The output plots will be saved in `output/plots/` as interactive HTML files showing the CpG predictions, the asymptote (theoretical maximum CpGs at t = 1000), the number of reads at each t, and confidence intervals (if enabled). The asymptote is now also used to compute the saturation values.

**Example plot preview** (also available as interactive html file [here](https://github.com/VIBTOBIlab/methurator/tree/main/docs/images/example.html)):

![Plot preview](https://raw.githubusercontent.com/VIBTOBIlab/methurator/main/docs/images/example.png)

## 6. How do we compute the sequencing saturation?

### Chao Estimator approach (best practise)

**methurator gt-estimator** uses an approach developed in 2018 by [Chao Deng et al](https://arxiv.org/abs/1607.02804) and further implemented in [preseqR](https://github.com/smithlabcode/preseqR). This approach builds on the theoretical nonparametric empirical Bayes foundation of **Good and Toulmin (1956)**, to model sequencing saturation and extrapolate to higher sequencing depths. The model implemented in **preseqR** was mirrored here and tailored toward sequencing saturation application. The workflow consists of the following steps:

1. **Extracts CpGs** from BAM files using MethylDackel
2. **Fits the model implemented by Chao Deng et al** taking in input the observed CpG counts
3. **Predicts future CpG discovery** using rational function approximations
4. **Quantifies confidence intervals** through bootstrap resampling (if enabled)

The extrapolation factor (t) represents the ratio of hypothetical total reads to actual observed reads.
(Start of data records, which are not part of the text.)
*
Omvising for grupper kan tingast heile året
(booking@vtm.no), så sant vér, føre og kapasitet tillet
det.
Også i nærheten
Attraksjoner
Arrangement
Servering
Values of t ≤ 1 correspond to **interpolation** (between observed data points), while t > 1 represents **extrapolation** (prediction beyond observed depth).

For a given coverage level:

- At t = 1: prediction matches observed CpGs, and the number of reads at full sequencing depth is reported in the summary file
- As t increases: predictions approach the theoretical asymptote (maximum CpGs at t = 1000, shown in the plot and used for saturation calculation)

### Downsample approach

To calculate the **sequencing saturation** of an DNAm sample when using the `downsample` command, we adopt the following strategy. For each sample, we downsample it according to 4 different percentages (default: `0.1,0.2,0.4,0.6,0.8`). Then, we compute the number of **unique CpGs covered by at least 3 reads** and the **number of reads** at each downsampling percentage.
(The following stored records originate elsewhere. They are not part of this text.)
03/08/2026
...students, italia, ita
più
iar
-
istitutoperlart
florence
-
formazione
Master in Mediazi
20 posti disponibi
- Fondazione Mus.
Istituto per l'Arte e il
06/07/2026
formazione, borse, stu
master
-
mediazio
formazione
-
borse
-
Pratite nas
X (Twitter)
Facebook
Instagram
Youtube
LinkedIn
We then fit the following curve using the `scipy.optimize.curve_fit` function:

$$
y = \beta_0 \cdot \arctan(\beta_1 \cdot x)
$$

We chose the **arctangent function** because it exhibits an **asymptotic growth** similar to sequencing saturation.
For large values of $\text{x}$ (as $\text{x} \to \infty$), the asymptote corresponds to the theoretical maximum number of **unique CpGs covered by at least 3 reads** and can be computed as:

$$
\text{asymptote} = \beta_0 \cdot \frac{\pi}{2}
$$

Finally, the **sequencing saturation value** can be calculated as following:

$$
\text{Saturation} = \frac{\text{Number of unique CpGs (≥3 counts)}}{\text{Asymptote}}
$$

This approach allows estimation of the theoretical **maximum number of CpGs** that can be detected given an infinite sequencing depth, and quantifies how close the sample is to reaching sequencing saturation.